- TASK ITEM A:
Transcribe the part of the IT job market article that opens with the words containing "The July surge" and closes with "months of 2010.".
- TASK ITEM B:
Using the IT job market article, answer the following:
(i) How many announced job cuts were reported for July?
(ii) Which outplacement consultancy released the report on downsizing activity?
(iii) How many cuts had employers announced so far this year?

Wednesday, August 17, 2011

IT Job Market Turbulent, But Opportunities Abound

While the view of the overall U.S. job market looks bleak, IT professionals have several options at their disposal.

A sudden and unexpected burst in private-sector downsizing pushed the number of announced job cuts to a 16-month high of 66,414 in July, according the latest report on downsizing activity released this week by outplacement consultancy Challenger, Gray & Christmas. Similarly depressing figures regarding the U.S. job market have made headlines for the past few months, but IT professionals can take comfort in some more encouraging news.

The July surge in job cuts was dominated by a flurry of large layoffs by a handful of private-sector employers, the report noted, including Merck, Borders, Cisco Systems, Lockheed Martin and Boston Scientific. The job cuts from these five companies alone accounted for 38,100, or 57 percent, of the July total. Despite the increase in job cuts last month, the pace of downsizing in 2011 remains slower than 2010, but it is quickly gaining ground. So far this year, employers have announced 312,220 cuts, 8 percent less than the 339,353 announced in the first seven months of 2010.

- INFORMATION PROVIDED:

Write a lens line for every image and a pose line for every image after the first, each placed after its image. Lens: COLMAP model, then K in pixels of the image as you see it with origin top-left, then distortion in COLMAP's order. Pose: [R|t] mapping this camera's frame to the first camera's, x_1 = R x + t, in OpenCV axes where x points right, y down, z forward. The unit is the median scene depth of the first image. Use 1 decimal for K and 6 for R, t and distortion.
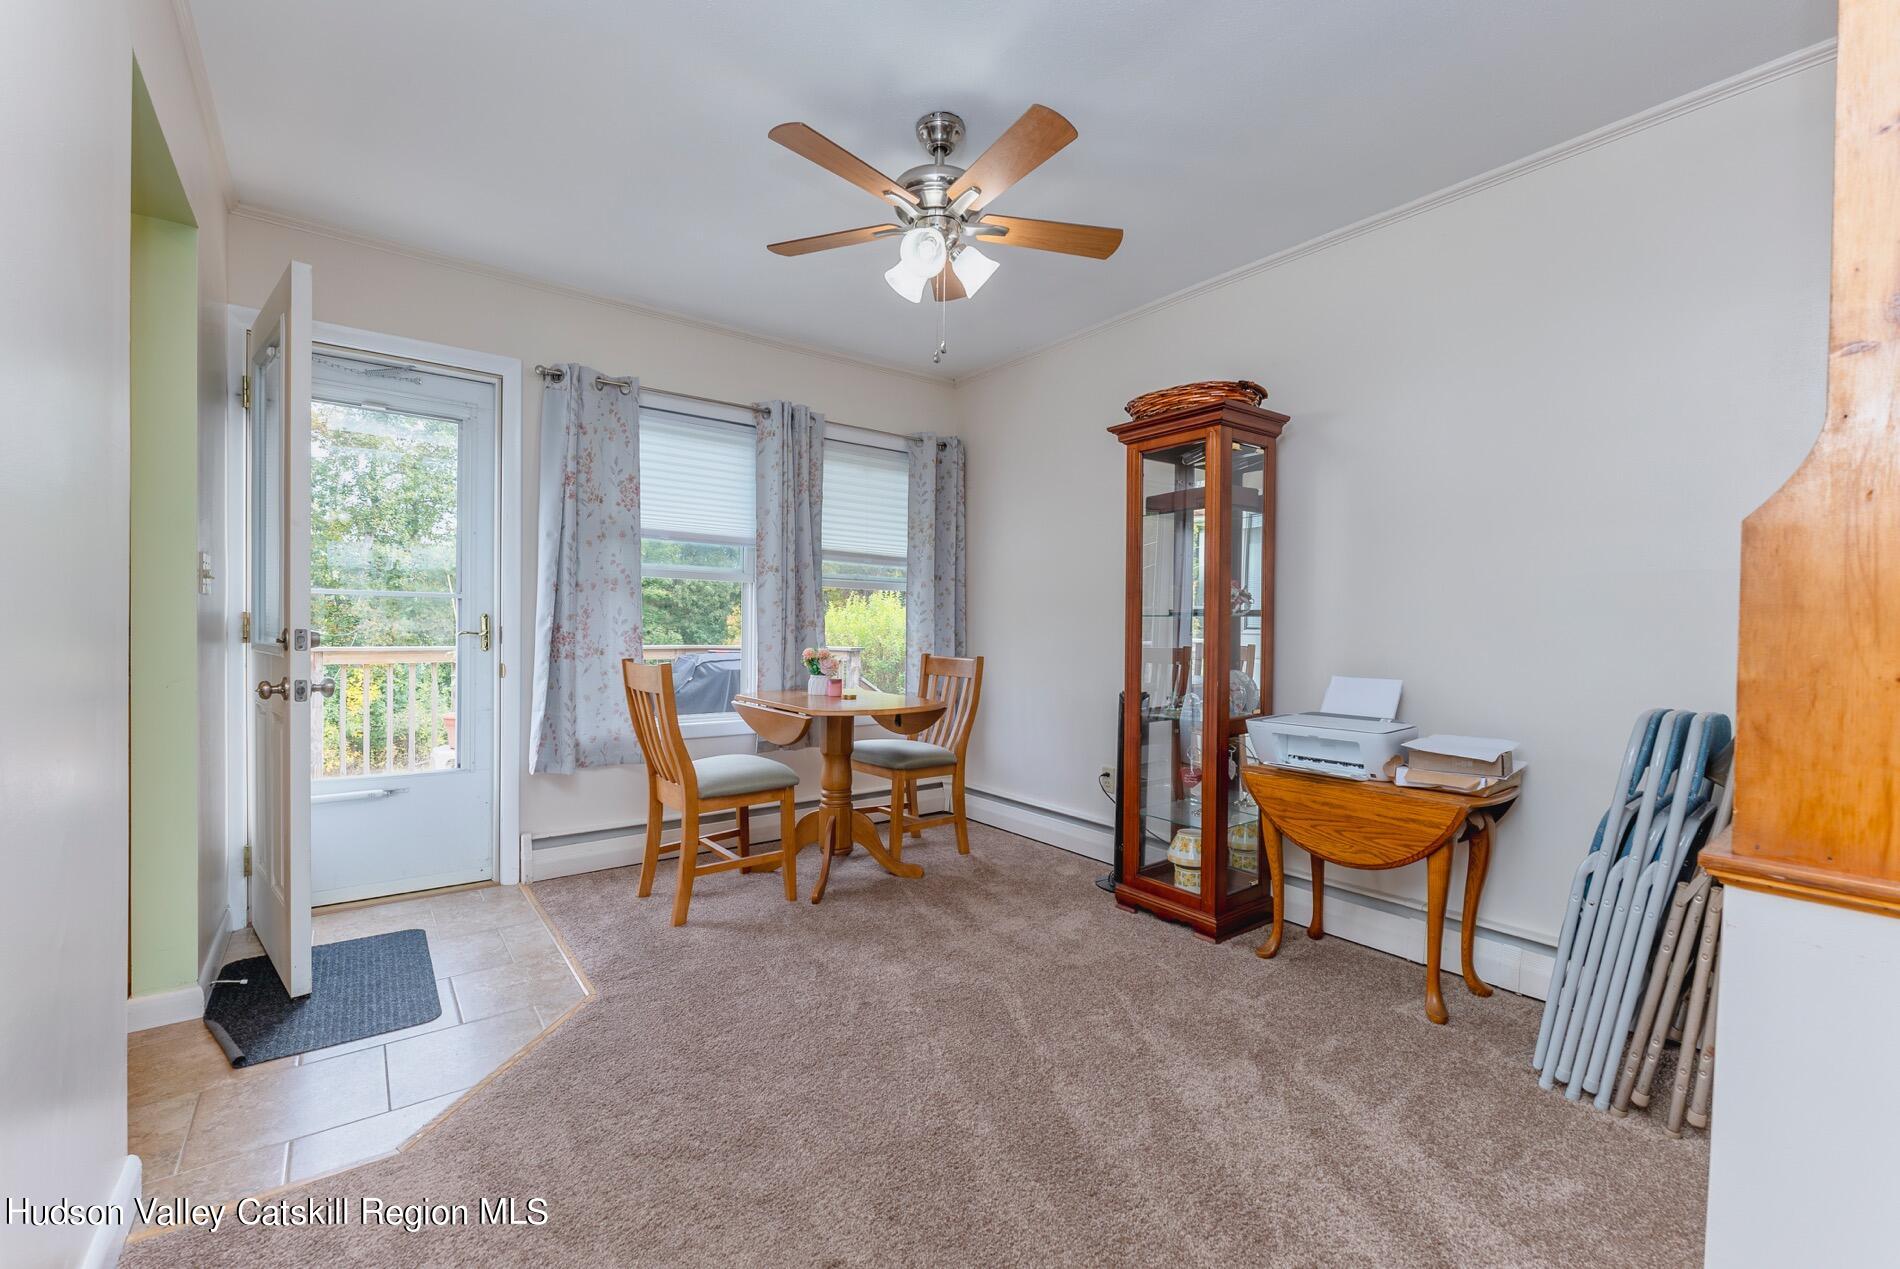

- RESULT A:
The July surge in job cuts was dominated by a flurry of large layoffs by a handful of private-sector employers, the report noted, including Merck, Borders, Cisco Systems, Lockheed Martin and Boston Scientific. The job cuts from these five companies alone accounted for 38,100, or 57 percent, of the July total. Despite the increase in job cuts last month, the pace of downsizing in 2011 remains slower than 2010, but it is quickly gaining ground. So far this year, employers have announced 312,220 cuts, 8 percent less than the 339,353 announced in the first seven months of 2010.

- RESULT B:
(i) 66,414
(ii) Challenger, Gray & Christmas
(iii) 312,220